Jahrelang führte er Tausende Anleger hinters Licht, jahrelang betrog er sie um insgesamt 65 Milliarden Dollar, jahrelang narrte er mit seinem Schneeballsystem die Aufsichtsbehörden. Die Frage, wie ein einzelner Mann dies allein organisieren und verheimlichen kann, stellt sich die Finanzbranche schon länger. Nun gibt der Finanzjongleur Bernard Madoff selbst eine Antwort.

In seinem ersten Interview nach seiner Inhaftierung im Dezember 2008 beschuldigt er seine früheren Geschäftspartner der Komplizenschaft. Banken und Hedgefonds – Namen einzelner Institute nennt der 72-Jährige nicht – hätten "bewusst weggesehen" und Warnzeichen ignoriert. "Sie mussten es wissen", sagte er der New York Times. "Die Einstellung war aber nach der Art: Wenn Du was Falsches machst, wollen wir es nicht wissen."

Dem Treuhänder Irving Picard, der sich darum bemüht, den Geschädigten zumindest einen Teil ihres Geldes zurückzubringen, will er diesbezüglich "mehrfach nützliche Informationen" geliefert haben. Vier Tage lang habe er sich im vergangenen Sommer mit dem Team des Konkursverwalters getroffen.
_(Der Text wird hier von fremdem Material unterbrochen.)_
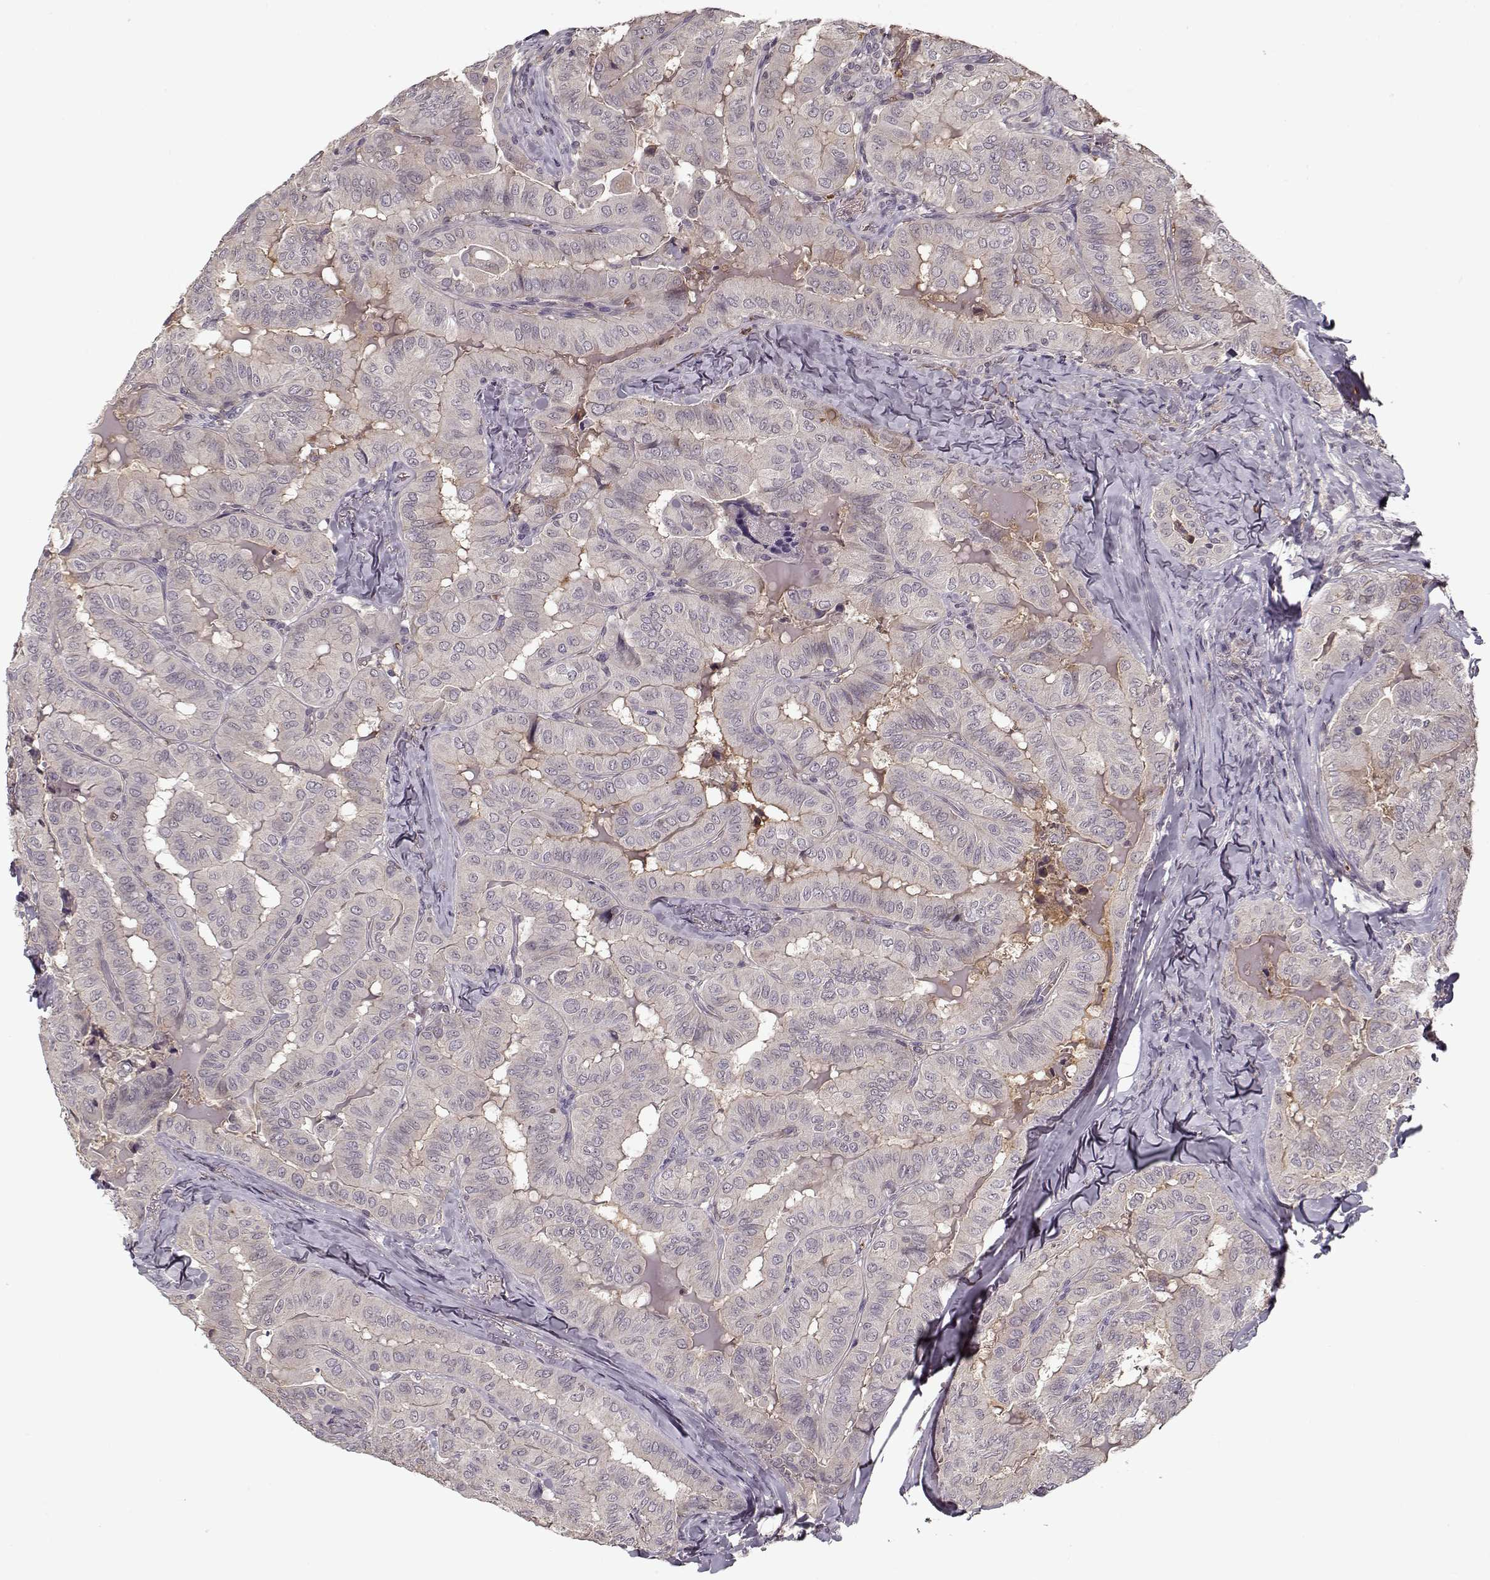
{"staining": {"intensity": "negative", "quantity": "none", "location": "none"}, "tissue": "thyroid cancer", "cell_type": "Tumor cells", "image_type": "cancer", "snomed": [{"axis": "morphology", "description": "Papillary adenocarcinoma, NOS"}, {"axis": "topography", "description": "Thyroid gland"}], "caption": "Tumor cells show no significant positivity in papillary adenocarcinoma (thyroid).", "gene": "AFM", "patient": {"sex": "female", "age": 68}}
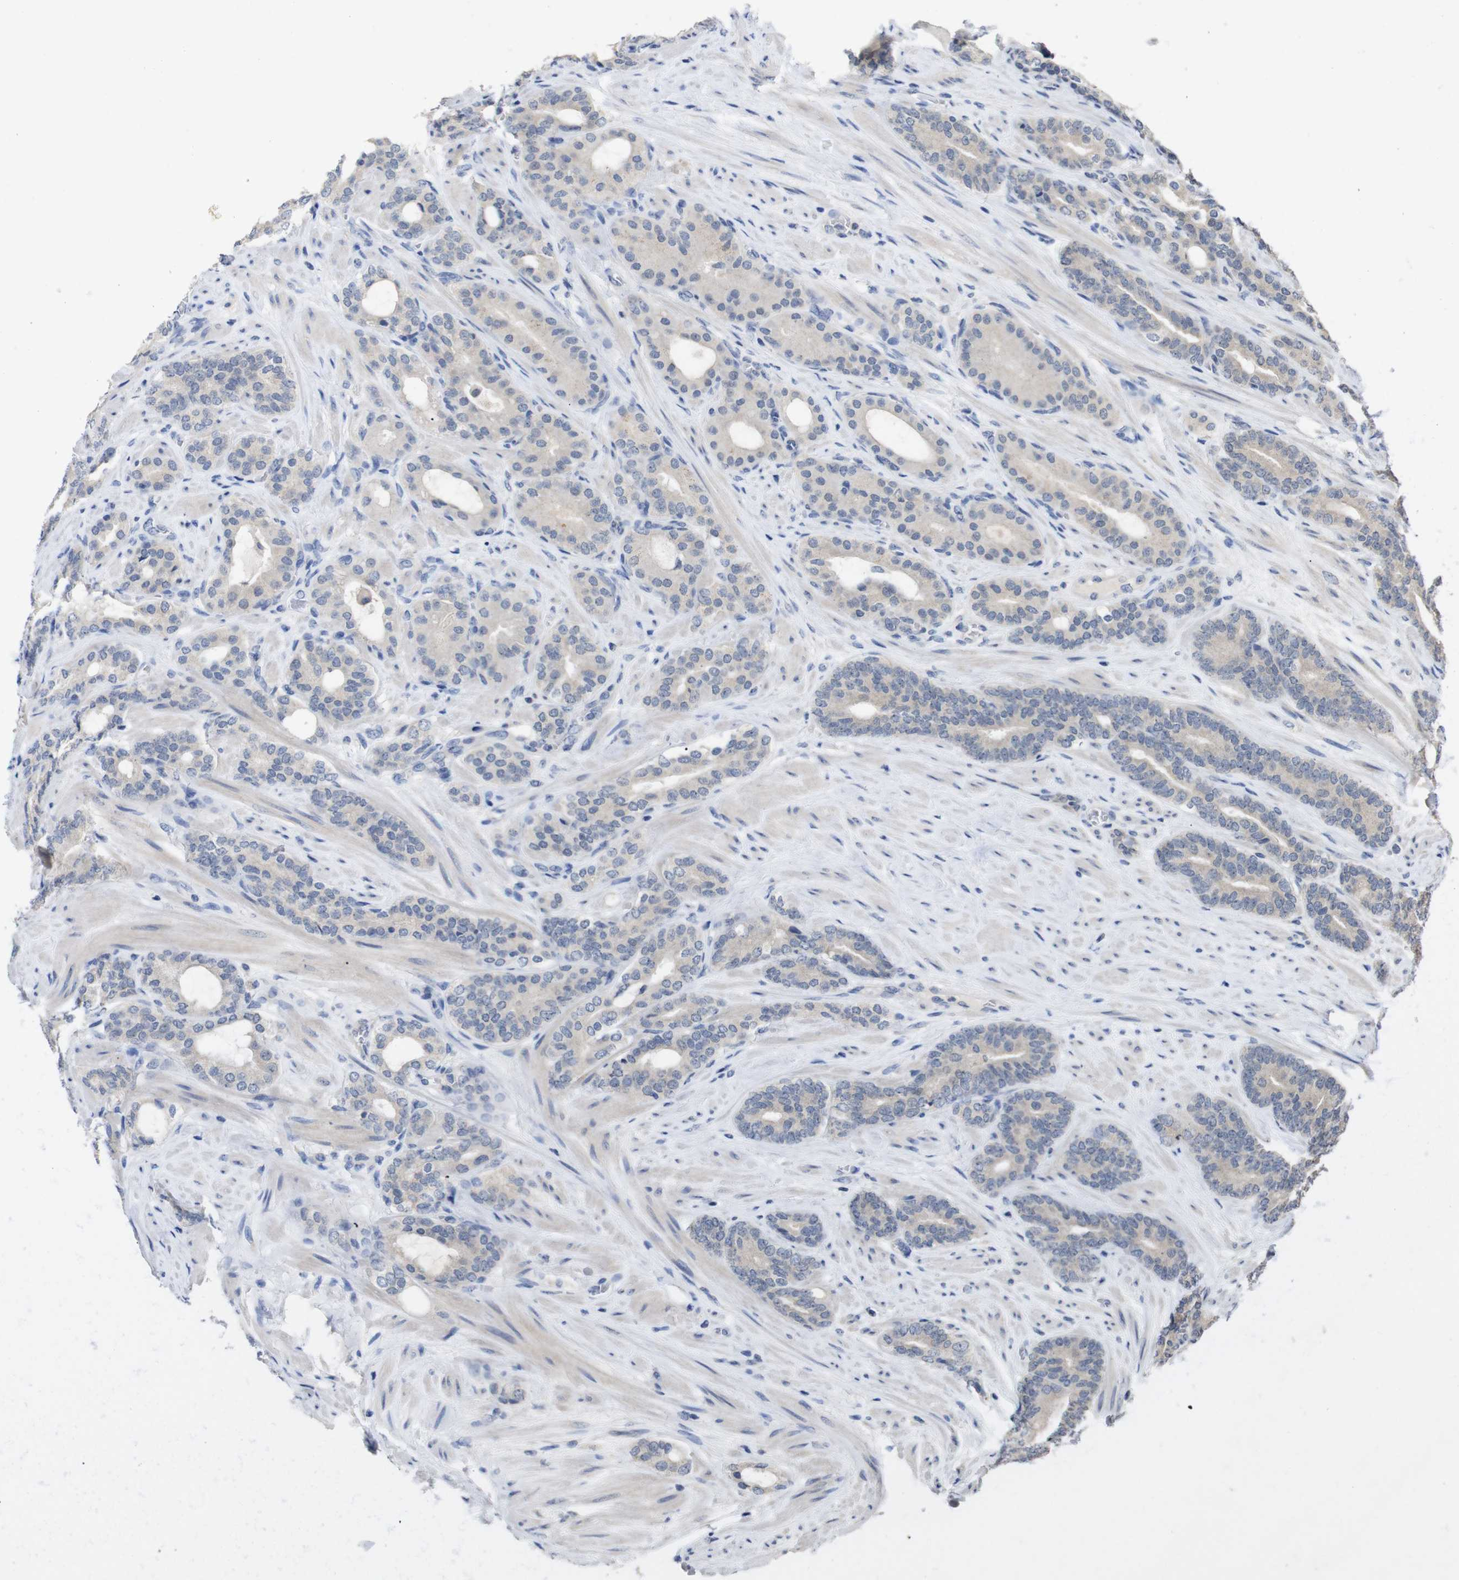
{"staining": {"intensity": "negative", "quantity": "none", "location": "none"}, "tissue": "prostate cancer", "cell_type": "Tumor cells", "image_type": "cancer", "snomed": [{"axis": "morphology", "description": "Adenocarcinoma, Low grade"}, {"axis": "topography", "description": "Prostate"}], "caption": "Micrograph shows no significant protein positivity in tumor cells of prostate cancer. The staining is performed using DAB (3,3'-diaminobenzidine) brown chromogen with nuclei counter-stained in using hematoxylin.", "gene": "HNF1A", "patient": {"sex": "male", "age": 63}}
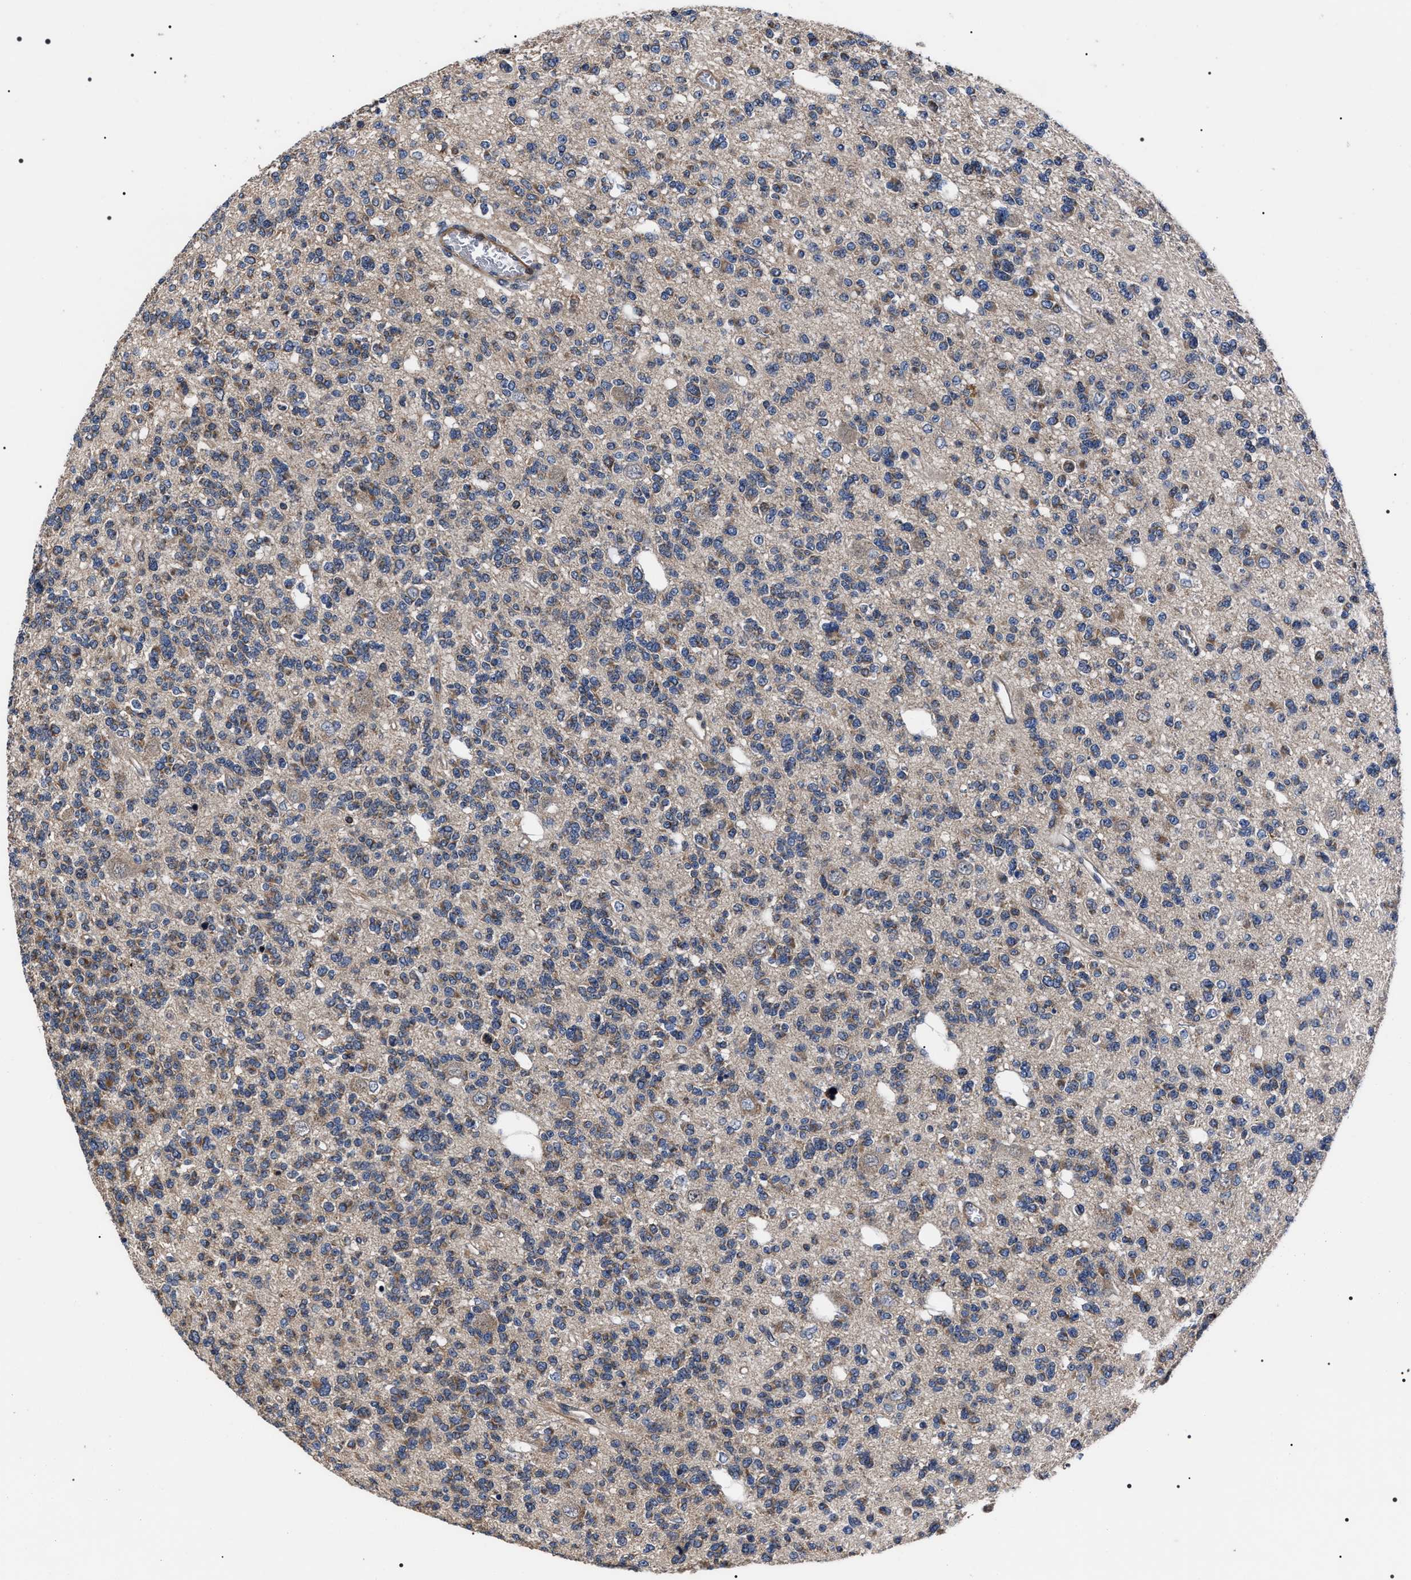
{"staining": {"intensity": "weak", "quantity": "25%-75%", "location": "cytoplasmic/membranous"}, "tissue": "glioma", "cell_type": "Tumor cells", "image_type": "cancer", "snomed": [{"axis": "morphology", "description": "Glioma, malignant, Low grade"}, {"axis": "topography", "description": "Brain"}], "caption": "Malignant low-grade glioma stained with DAB IHC displays low levels of weak cytoplasmic/membranous staining in about 25%-75% of tumor cells. (DAB = brown stain, brightfield microscopy at high magnification).", "gene": "MIS18A", "patient": {"sex": "male", "age": 38}}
Dabei ging es vor allem um den Verdacht, dass Bankmitarbeiter schon vor Jahren Verdacht geschöpft, aber geschwiegen hätten, um ihr Geschäft nicht zu gefährden. "Ich lese nun mehr darüber, wie argwöhnisch sie waren", sagte Madoff. "Mehr als ich es damals jemals realisiert habe."

Picard hatte bereits vor wenigen Wochen Madoffs Hausbank JP Morgan Chase mitverantwortlich für den Milliardenbetrug gemacht und reichte eine Klage über 6,4 Milliarden Dollar Schadensersatz gegen die US-Großbank ein. Die US-Großbank stehe "mitten im Zentrum", ließ Picard verlauten. Zwar hätten zahlreiche Banken den Betrug erst möglich gemacht, doch JP Morgan sei ein "regelrechter Komplize" des Milliardenbetrügers gewesen.

In der Klageschrift wird aus einer E-Mail eines Angestellten der Risikoabteilung vom Juni 2007 zitiert: Ein anderer Mitarbeiter der Bank habe ihm gesagt, dass "eine dicke Wolke über dem Kopf von Madoff hängt und dass seine Gewinne wohl Teil eines Schneeballsystems sind". Picard-Anwältin Deborah Renner sagte, es sei "unglaublich": Die Top-Manager der Bank seien "unverblümt" auf den Betrugsverdacht hingewiesen worden, seien aber anscheinend nur darauf bedacht gewesen, ihr eigenes bei Madoff investiertes Gelder zu retten.

Noch vor wenigen Monaten hatte Madoff – auch gegenüber der Staatsanwaltschaft – behauptet, er allein habe die Finanzgemeinschaft hintergangen. Nun aber vollzieht er die Kehrtwende und lenkt die Aufmerksamkeit auf die Investoren und Institutionen, mit denen er zusammengearbeitet hatte. Die vielen weniger gut betuchten Anleger, die durch sein System geschadet wurden, erwähnt Madoff dagegen mit keinem Wort.

Zwei Stunden lang stand der frühere Wall-Street-Manager der NYT-Reporterin Diana Henriques im Besuchsraum seiner Haftanstalt in North Carolina Rede und Antwort. Madoff habe deutlich dünner gewirkt als früher, schreibt diese. Und er habe einen "zerbrechlichen" und "aufgewühlten" Eindruck auf sie gemacht. Vielleicht, so mutmaßt die Journalistin, weil er im Dezember einen seiner beiden Söhne verloren habe: Mark Madoff hatte sich zum Jahrestag der Entdeckung des Betrugs in seinem New Yorker Appartement erhängt, weil er mit der Schmach, die sein Vater über die Familie gebracht hatte, nicht fertig wurde.

Seine Familie versuchte Madoff in Schutz zu nehmen: Sie habe nichts von seinen illegalen Machenschaften gewusst. Im Übrigen habe er sich nie vorstellen können, dass der Zusammenbruch seines Betrugssystems sich so zerstörerisch auf seine Familie auswirken könne, sagte er.

Nach Schätzungen soll Madoff über Jahrzehnte hinweg bei mehreren Tausend Investoren rund 20 Milliarden Dollar eingesammelt und in einer Art Schneeballsystem angelegt haben. Er bezahlte die vermeintlichen Traumprofite der Anleger einfach mit dem frischen Geld neuer Investoren. Es war der größte Wirtschaftsbetrug der Geschichte. 2009 wurde Madoff zu 150 Jahren Gefängnis verurteilt.